Shida Kazuhito
TUBERO (Tohoku University Biomedical Engineering Research Organization) 980-8575, Sendai, Japan.
BMC Bioinformatics. 2006 Nov 4;7:486. doi: 10.1186/1471-2105-7-486.
Computational discovery of transcription factor binding sites (TFBS) is a challenging but important problem of bioinformatics. In this study, improvement of a Gibbs sampling based technique for TFBS discovery is attempted through an approach that is widely known, but which has never been investigated before: reduction of the effect of local optima.
To alleviate the vulnerability of Gibbs sampling to local optima trapping, we propose to combine a thermodynamic method, called simulated tempering, with Gibbs sampling. The resultant algorithm, GibbsST, is then validated using synthetic data and actual promoter sequences extracted from Saccharomyces cerevisiae. It is noteworthy that the marked improvement of the efficiency presented in this paper is attributable solely to the improvement of the search method.

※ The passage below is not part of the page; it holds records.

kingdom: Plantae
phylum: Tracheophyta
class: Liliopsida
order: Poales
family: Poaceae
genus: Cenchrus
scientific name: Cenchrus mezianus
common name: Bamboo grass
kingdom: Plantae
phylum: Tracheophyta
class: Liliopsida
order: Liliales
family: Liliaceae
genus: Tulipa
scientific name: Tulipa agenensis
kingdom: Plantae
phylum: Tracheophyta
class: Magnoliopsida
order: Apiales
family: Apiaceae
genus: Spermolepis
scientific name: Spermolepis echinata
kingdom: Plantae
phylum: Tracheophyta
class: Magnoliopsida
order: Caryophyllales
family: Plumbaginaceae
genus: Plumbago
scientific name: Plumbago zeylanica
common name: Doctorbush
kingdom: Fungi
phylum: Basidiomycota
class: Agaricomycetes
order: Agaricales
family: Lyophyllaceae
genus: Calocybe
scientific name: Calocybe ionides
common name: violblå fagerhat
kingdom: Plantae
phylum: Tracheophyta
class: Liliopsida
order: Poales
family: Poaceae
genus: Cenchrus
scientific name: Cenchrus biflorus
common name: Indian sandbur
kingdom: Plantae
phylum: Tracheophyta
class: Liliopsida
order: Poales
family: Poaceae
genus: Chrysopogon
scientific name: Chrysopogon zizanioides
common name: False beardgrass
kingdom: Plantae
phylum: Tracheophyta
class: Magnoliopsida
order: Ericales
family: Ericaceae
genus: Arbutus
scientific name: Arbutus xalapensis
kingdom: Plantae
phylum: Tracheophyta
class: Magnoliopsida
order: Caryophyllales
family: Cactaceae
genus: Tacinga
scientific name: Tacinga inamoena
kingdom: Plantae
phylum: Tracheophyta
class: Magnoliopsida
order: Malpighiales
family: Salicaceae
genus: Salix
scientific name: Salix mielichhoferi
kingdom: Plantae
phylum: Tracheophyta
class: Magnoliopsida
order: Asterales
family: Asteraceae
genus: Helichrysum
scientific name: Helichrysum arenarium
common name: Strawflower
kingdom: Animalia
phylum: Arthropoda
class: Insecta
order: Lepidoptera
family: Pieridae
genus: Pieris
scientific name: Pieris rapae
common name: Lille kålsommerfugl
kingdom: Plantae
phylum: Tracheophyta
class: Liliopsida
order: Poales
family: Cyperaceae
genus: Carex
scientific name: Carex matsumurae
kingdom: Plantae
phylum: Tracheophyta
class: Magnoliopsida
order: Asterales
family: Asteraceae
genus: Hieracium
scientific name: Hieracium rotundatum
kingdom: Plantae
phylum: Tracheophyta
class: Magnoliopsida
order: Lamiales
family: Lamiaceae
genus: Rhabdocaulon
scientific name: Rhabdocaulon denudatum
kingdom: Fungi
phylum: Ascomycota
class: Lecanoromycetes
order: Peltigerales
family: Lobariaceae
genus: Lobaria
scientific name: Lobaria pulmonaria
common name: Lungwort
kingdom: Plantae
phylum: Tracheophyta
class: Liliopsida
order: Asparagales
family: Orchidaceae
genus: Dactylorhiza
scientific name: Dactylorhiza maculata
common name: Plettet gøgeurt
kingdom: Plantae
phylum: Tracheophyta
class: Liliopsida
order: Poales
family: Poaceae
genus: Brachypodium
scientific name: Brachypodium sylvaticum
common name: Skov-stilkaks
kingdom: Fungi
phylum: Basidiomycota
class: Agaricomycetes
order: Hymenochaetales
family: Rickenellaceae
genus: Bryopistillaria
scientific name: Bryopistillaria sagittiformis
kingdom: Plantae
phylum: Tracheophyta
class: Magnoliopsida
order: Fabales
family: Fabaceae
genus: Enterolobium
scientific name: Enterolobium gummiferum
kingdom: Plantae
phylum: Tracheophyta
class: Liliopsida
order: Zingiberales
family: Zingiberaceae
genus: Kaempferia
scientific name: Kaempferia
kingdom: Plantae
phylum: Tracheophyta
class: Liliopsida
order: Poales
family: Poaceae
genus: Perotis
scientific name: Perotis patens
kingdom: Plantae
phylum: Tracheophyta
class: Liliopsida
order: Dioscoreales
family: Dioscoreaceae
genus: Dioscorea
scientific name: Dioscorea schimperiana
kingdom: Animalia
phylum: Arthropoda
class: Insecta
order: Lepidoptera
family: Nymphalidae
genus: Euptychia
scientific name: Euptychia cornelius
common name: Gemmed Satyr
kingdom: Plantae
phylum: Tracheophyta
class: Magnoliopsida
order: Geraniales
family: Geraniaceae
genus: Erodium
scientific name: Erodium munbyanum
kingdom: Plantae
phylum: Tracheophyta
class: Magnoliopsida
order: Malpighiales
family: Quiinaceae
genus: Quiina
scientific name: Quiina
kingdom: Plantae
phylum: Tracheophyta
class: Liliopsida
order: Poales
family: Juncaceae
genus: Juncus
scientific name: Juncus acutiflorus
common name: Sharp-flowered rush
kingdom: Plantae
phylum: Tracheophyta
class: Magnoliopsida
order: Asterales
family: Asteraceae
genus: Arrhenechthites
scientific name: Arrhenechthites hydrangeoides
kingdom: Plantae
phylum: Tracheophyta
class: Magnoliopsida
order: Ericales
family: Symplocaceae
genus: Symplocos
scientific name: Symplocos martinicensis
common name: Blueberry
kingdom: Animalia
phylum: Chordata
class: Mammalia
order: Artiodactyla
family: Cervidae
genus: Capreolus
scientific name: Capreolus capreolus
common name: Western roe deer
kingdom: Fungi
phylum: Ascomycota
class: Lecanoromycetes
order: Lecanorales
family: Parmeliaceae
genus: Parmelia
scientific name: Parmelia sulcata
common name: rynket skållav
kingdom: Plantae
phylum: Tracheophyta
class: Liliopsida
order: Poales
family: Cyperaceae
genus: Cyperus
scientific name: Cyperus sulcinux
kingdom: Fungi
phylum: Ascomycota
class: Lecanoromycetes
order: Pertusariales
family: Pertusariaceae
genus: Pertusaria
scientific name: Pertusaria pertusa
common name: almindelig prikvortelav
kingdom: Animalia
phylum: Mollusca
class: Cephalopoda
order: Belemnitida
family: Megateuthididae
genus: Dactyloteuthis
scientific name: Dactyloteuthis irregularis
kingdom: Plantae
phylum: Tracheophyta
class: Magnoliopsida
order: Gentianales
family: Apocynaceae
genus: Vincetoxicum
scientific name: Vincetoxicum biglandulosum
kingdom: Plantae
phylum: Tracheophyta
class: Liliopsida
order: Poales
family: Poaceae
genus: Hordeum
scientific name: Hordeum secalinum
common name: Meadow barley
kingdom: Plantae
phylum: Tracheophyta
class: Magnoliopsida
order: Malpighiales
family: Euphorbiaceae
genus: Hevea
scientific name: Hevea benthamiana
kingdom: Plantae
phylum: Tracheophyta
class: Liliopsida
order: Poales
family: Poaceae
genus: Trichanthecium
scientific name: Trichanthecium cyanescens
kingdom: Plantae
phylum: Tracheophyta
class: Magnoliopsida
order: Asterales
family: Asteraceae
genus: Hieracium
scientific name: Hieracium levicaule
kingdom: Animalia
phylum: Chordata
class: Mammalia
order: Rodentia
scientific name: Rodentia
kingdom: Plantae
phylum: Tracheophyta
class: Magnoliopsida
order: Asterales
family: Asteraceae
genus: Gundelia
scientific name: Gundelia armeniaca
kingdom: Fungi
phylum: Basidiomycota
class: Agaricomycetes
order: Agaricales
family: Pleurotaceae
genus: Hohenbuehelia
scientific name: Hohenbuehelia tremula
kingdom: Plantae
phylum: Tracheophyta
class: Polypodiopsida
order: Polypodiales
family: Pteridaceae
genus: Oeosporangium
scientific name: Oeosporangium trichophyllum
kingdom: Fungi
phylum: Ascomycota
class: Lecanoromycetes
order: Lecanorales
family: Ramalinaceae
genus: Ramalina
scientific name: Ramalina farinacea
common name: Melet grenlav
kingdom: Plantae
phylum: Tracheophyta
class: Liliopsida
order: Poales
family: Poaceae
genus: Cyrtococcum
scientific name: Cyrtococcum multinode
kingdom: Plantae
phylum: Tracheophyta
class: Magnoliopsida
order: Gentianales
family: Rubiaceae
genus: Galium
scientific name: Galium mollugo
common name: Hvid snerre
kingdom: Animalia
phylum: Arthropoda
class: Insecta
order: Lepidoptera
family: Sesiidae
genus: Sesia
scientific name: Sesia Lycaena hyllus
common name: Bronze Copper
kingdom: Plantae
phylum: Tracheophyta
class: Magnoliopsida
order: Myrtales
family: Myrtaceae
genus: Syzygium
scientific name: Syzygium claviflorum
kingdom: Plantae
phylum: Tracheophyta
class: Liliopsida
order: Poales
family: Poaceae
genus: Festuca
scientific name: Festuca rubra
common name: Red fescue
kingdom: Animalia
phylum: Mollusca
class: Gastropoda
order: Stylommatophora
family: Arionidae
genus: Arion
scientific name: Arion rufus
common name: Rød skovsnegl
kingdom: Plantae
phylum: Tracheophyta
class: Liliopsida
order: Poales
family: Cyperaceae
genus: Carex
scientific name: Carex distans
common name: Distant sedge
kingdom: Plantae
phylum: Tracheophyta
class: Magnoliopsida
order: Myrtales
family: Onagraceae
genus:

Simulated tempering is a powerful solution for local optima problems found in pattern discovery. Extended application of simulated tempering for various bioinformatic problems is promising as a robust solution against local optima problems.
转录因子结合位点(TFBS)的计算发现是生物信息学中一个具有挑战性但很重要的问题。在本研究中,尝试通过一种广为人知但此前从未被研究过的方法来改进基于吉布斯采样的TFBS发现技术:降低局部最优的影响。
为减轻吉布斯采样对局部最优陷阱的脆弱性,我们提议将一种称为模拟回火的热力学方法与吉布斯采样相结合。由此产生的算法GibbsST,随后使用合成数据和从酿酒酵母中提取的实际启动子序列进行验证。值得注意的是,本文中效率的显著提高完全归因于搜索方法的改进。
模拟回火是解决模式发现中局部最优问题的有效方法。将模拟回火扩展应用于各种生物信息学问题,作为针对局部最优问题的稳健解决方案具有广阔前景。